[GIVEN DATA]
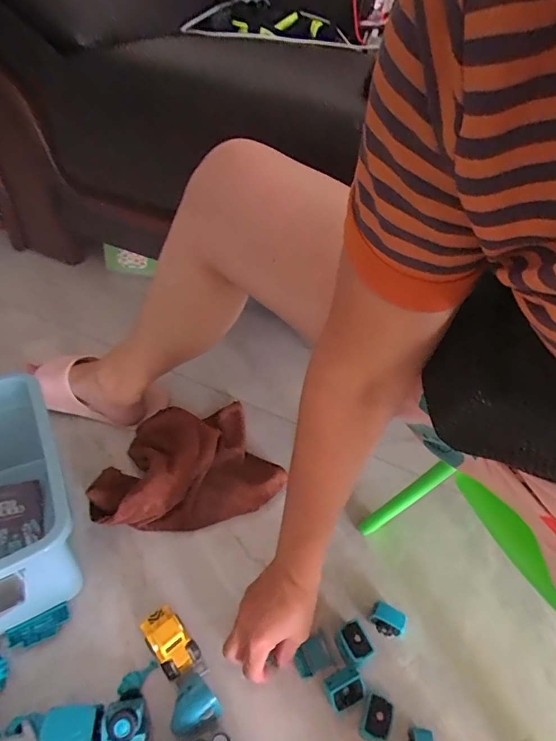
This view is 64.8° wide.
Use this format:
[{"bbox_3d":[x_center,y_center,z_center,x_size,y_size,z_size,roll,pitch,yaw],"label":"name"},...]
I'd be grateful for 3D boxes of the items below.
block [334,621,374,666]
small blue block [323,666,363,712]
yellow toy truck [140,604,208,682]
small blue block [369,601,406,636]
[{"bbox_3d":[0.078,0.295,0.471,0.032,0.032,0.040,-22,48,-24],"label":"block"},{"bbox_3d":[0.066,0.322,0.443,0.038,0.025,0.029,-19,47,-21],"label":"small blue block"},{"bbox_3d":[-0.111,0.288,0.461,0.038,0.047,0.074,-30,52,-30],"label":"yellow toy truck"},{"bbox_3d":[0.122,0.283,0.494,0.036,0.027,0.025,17,45,15],"label":"small blue block"}]

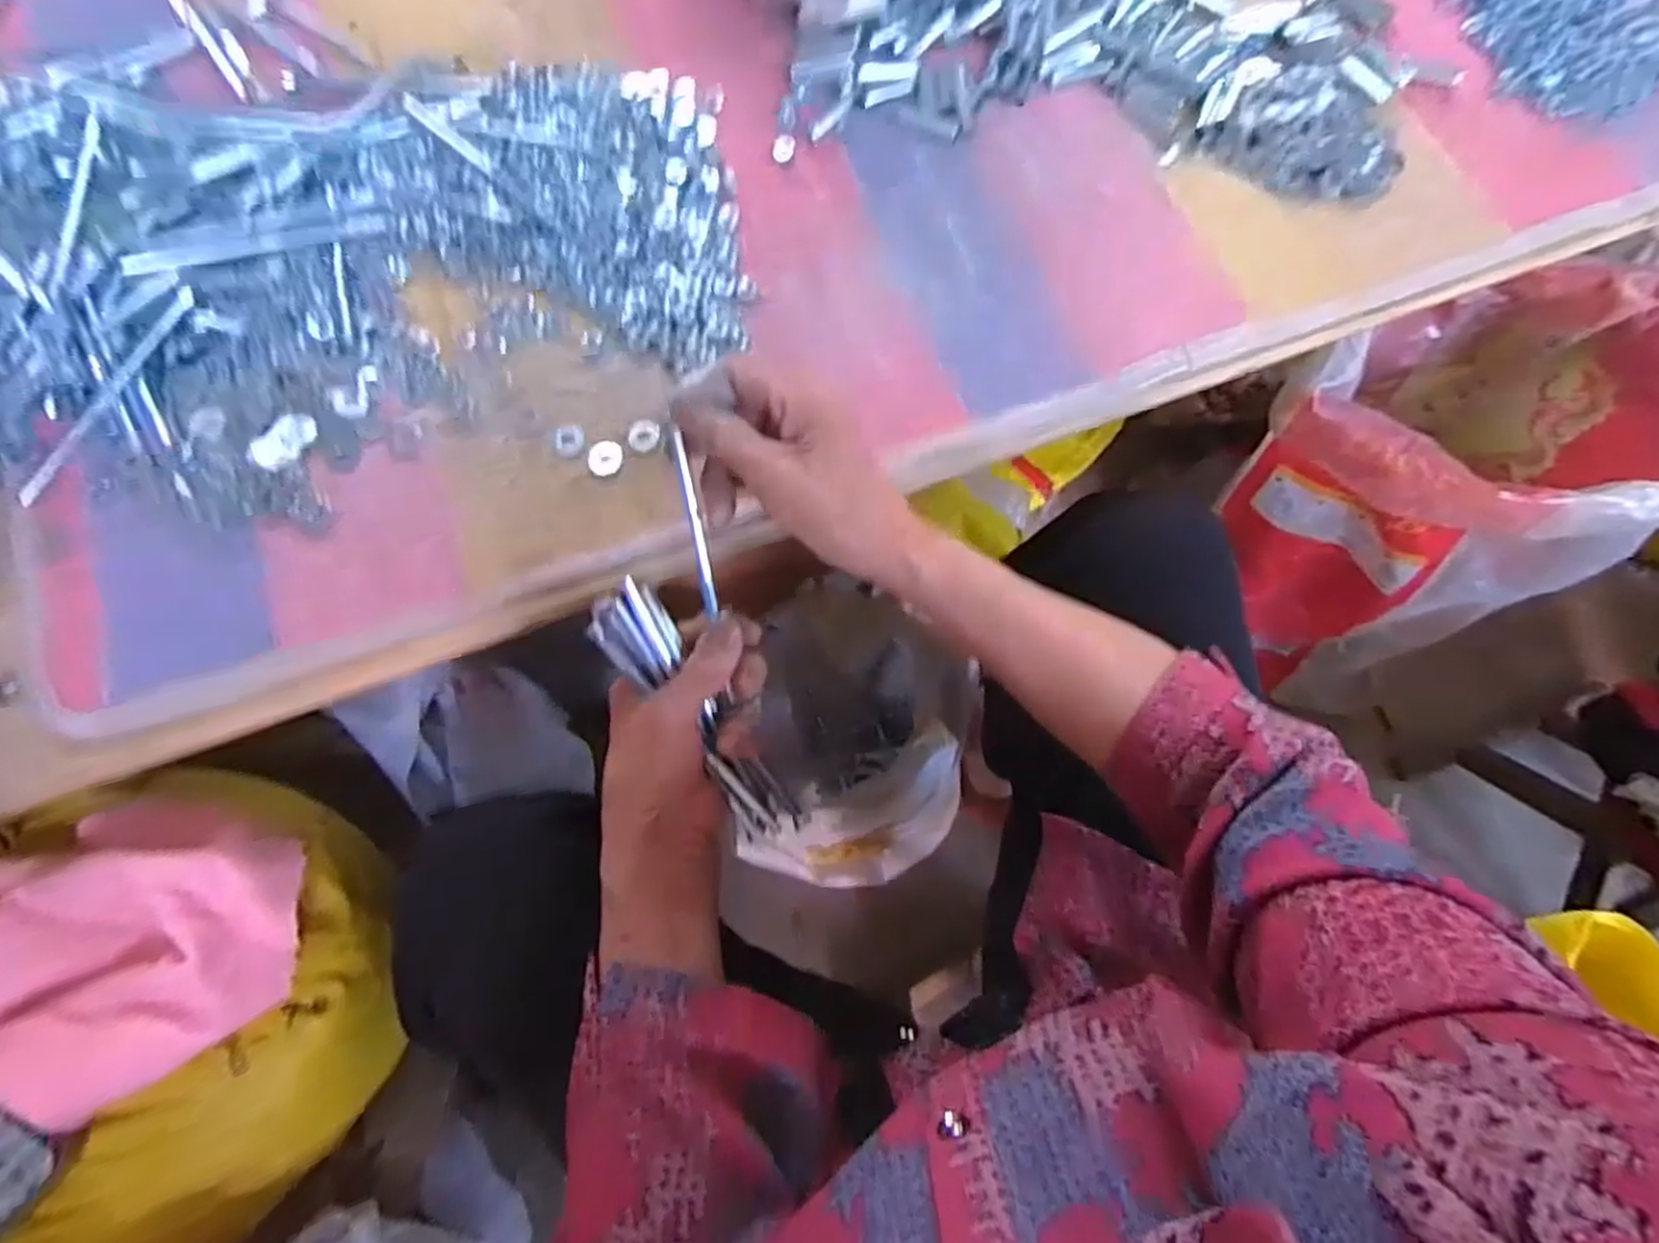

[INSTRUCTIONS TO FOLLOW] Every line of the data is to be transcribed exactly, and no picture is to be included.

[RESPONSE]
This view is 64.8° wide.
Use this format:
[{"bbox_3d":[x_center,y_center,z_center,x_size,y_size,z_size,roll,pitch,yaw],"label":"name"},...]
I'd be grateful for 3D boxes of the items below.
block [334,621,374,666]
small blue block [323,666,363,712]
yellow toy truck [140,604,208,682]
small blue block [369,601,406,636]
[{"bbox_3d":[0.078,0.295,0.471,0.032,0.032,0.040,-22,48,-24],"label":"block"},{"bbox_3d":[0.066,0.322,0.443,0.038,0.025,0.029,-19,47,-21],"label":"small blue block"},{"bbox_3d":[-0.111,0.288,0.461,0.038,0.047,0.074,-30,52,-30],"label":"yellow toy truck"},{"bbox_3d":[0.122,0.283,0.494,0.036,0.027,0.025,17,45,15],"label":"small blue block"}]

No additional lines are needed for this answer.